§ Vorliegender Text
Originaltitel: Army of the Dead__Herstellungsland: USA__Erscheinungsjahr: 2021__Regie: Zack Snyder__Darsteller: Dave Bautista, Ella Purnell, Omari Hardwick, Ana de la Reguera, Theo Rossi, Matthias Schweighöfer, Nora Arnezeder, Hiroyuki Sanada, Garret Dillahunt, Tig Notaro, Raúl Castillo, Huma Qureshi, Samantha Win u.a. |
Mit dem „Dawn of the Dead“-Remake legte Zack Snyder seinen ersten Spielfilm vor und wollte mit „Army of the Dead“ eigentlich schon 2007 zum Zombiegenre zurückkehren. Doch der Film landete bei Warner in der Development Hell, ehe das Projekt zu Netflix wanderte und dort 2021 Premiere feierte.

Aus einer Sammlung entnommene Zeilen

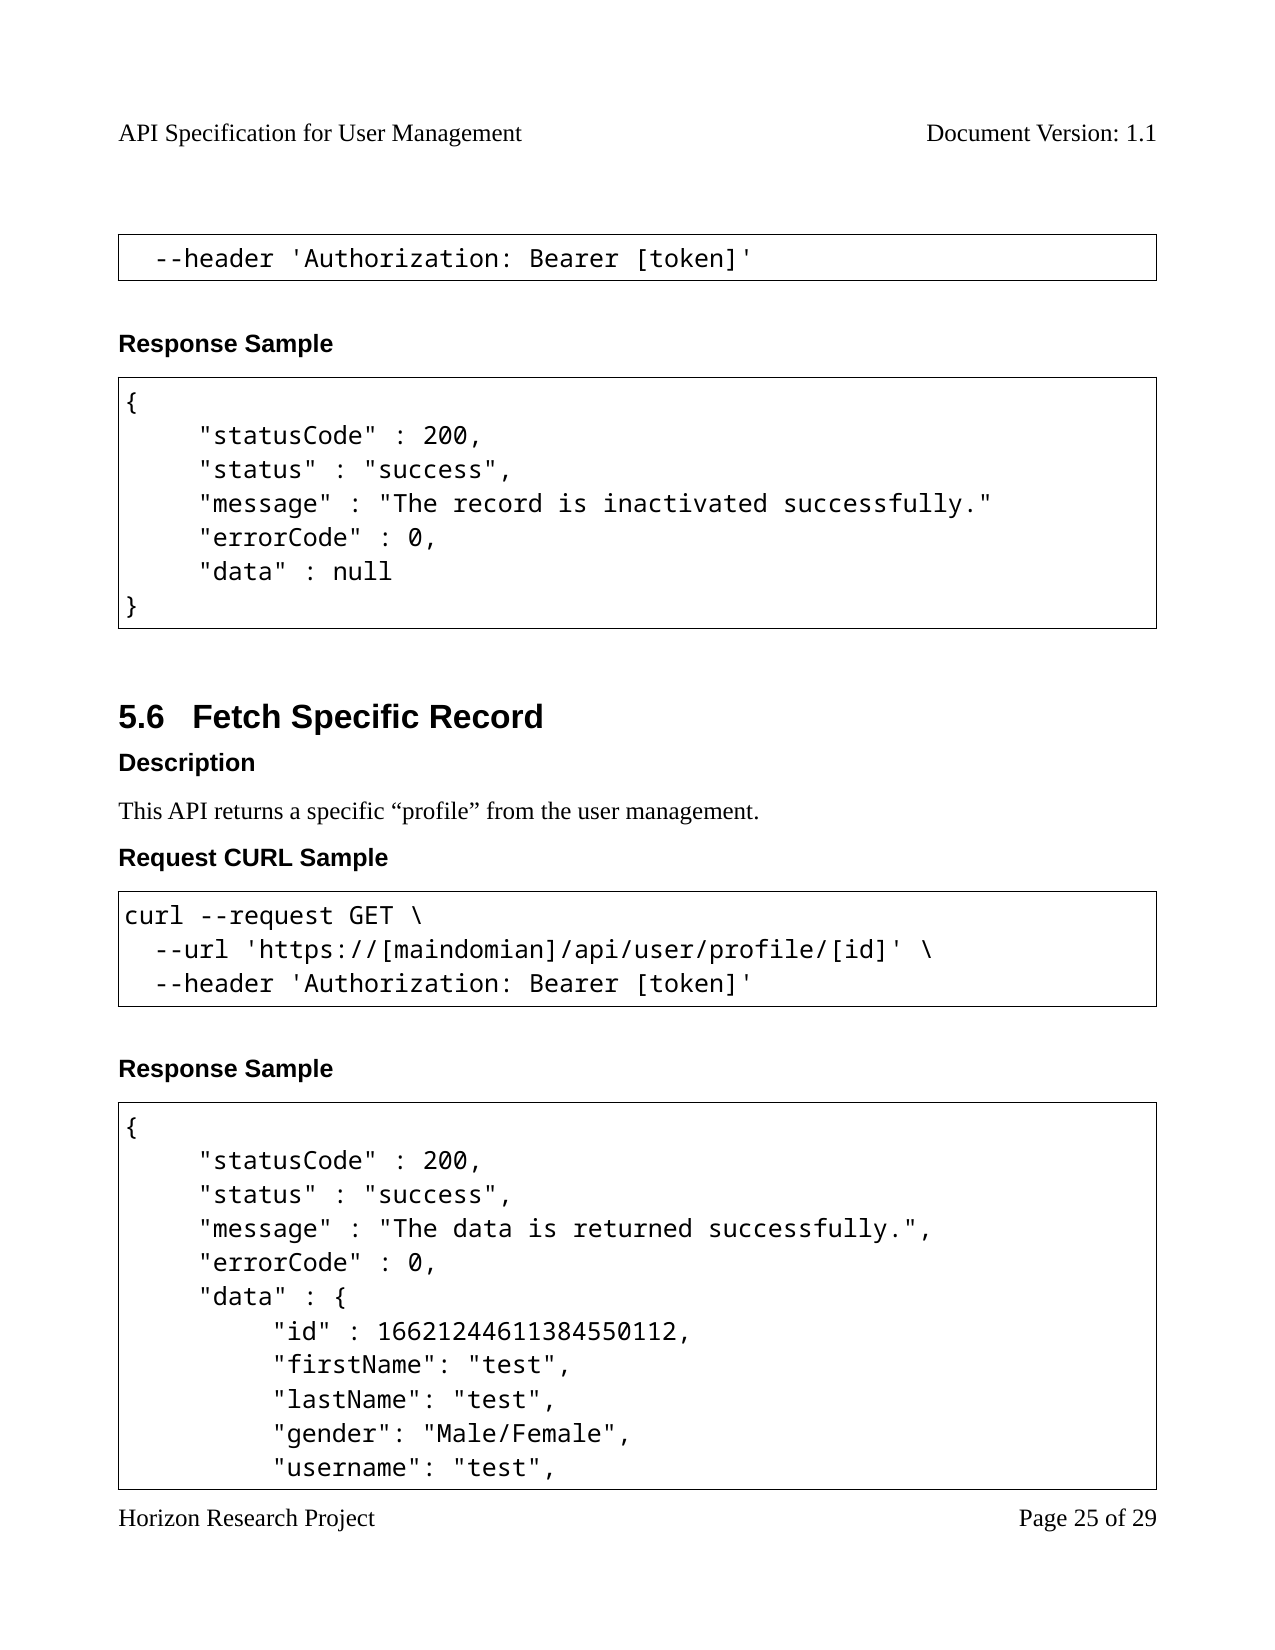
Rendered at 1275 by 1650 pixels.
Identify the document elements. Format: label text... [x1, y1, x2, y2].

table_header --header 'Authorization: Bearer [token]' [119, 235, 1156, 280]
table_header curl --request GET \ --url 'https://[maindomian]/api/user/profile/[id]' \ --header 'Authorization: Bearer [token]' [119, 892, 1156, 1006]
text Response Sample [118, 329, 1157, 358]
subtitle Fetch Specific Record [118, 697, 1157, 736]
text Response Sample [118, 1054, 1157, 1083]
table_header { "statusCode" : 200, "status" : "success", "message" : "The record is inactivated successfully." "errorCode" : 0, "data" : null } [119, 378, 1156, 628]
text Request CURL Sample [118, 843, 1157, 872]
text Description [118, 748, 1157, 777]
table_header { "statusCode" : 200, "status" : "success", "message" : "The data is returned successfully.", "errorCode" : 0, "data" : { "id" : 16621244611384550112, "firstName": "test", "lastName": "test", "gender": "Male/Female", "username": "test", [119, 1103, 1156, 1489]
text This API returns a specific “profile” from the user management. [118, 796, 1157, 824]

§ Aufgaben
A. Bei welchem Studio steckte das Projekt laut dem Text über „Army of the Dead“ in der Development Hell fest?
B. Schreiben Sie aus dem Text über „Army of the Dead“ den Abschnitt ab, der mit „Originaltitel: Army of“ beginnt und bis einschließlich „2021 Premiere feierte.“ reicht.
Stützen Sie sich ausschließlich auf den Text.

§ Lösungen
A. Bei Warner.

B.
Originaltitel: Army of the Dead__Herstellungsland: USA__Erscheinungsjahr: 2021__Regie: Zack Snyder__Darsteller: Dave Bautista, Ella Purnell, Omari Hardwick, Ana de la Reguera, Theo Rossi, Matthias Schweighöfer, Nora Arnezeder, Hiroyuki Sanada, Garret Dillahunt, Tig Notaro, Raúl Castillo, Huma Qureshi, Samantha Win u.a. |
Mit dem „Dawn of the Dead“-Remake legte Zack Snyder seinen ersten Spielfilm vor und wollte mit „Army of the Dead“ eigentlich schon 2007 zum Zombiegenre zurückkehren. Doch der Film landete bei Warner in der Development Hell, ehe das Projekt zu Netflix wanderte und dort 2021 Premiere feierte.